While almost half the panel believes that the current policy trajectory will be appropriate in 2023, panellists emphasised the uncertainty surrounding the factors affecting inflation. Jorge Braga de Macedo states that “rising non-US central bank flows and investor optimism about growth will keep ECB policy rates appropriate if geopolitical tensions abate”, but also expresses doubts regarding whether such an abatement would occur. Ricardo Reis claims that the ECB is at an “inflection point”, characterised by a great degree of uncertainty. He reiterates his earlier point, arguing that the duration of high interest rates in the euro area is a more important consideration than where the interest rate will peak.
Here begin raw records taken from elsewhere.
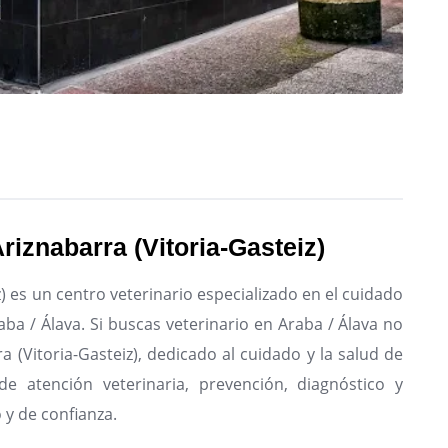
Ariznabarra (Vitoria-Gasteiz)
z) es un centro veterinario especializado en el cuidado
ba / Álava.
Si buscas veterinario en Araba / Álava no
ra (Vitoria-Gasteiz), dedicado al cuidado y la salud de
de atención veterinaria, prevención, diagnóstico y
 y de confianza.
A small fraction of panellists argue that the ECB is overreacting in the current situation and may trigger a recession due to its high policy rates in 2023. This view is summarised by Roger Farmer: “Asset markets already appear nervous. Further rate hikes [beyond the forecasted 3.5%] will spook them further and that will not be good for employment and growth.” Simon Wren-Lewis (University of Oxford) also points out that “since the end of 2019, the US has grown by around 5%, while growth in Germany and France is only just over 0% and 1% respectively”, suggesting that “Germany and France are operating below capacity”. Consequently, he argues that “strong rate increases make little sense” and reflect an “overreaction” on the ECB’s part.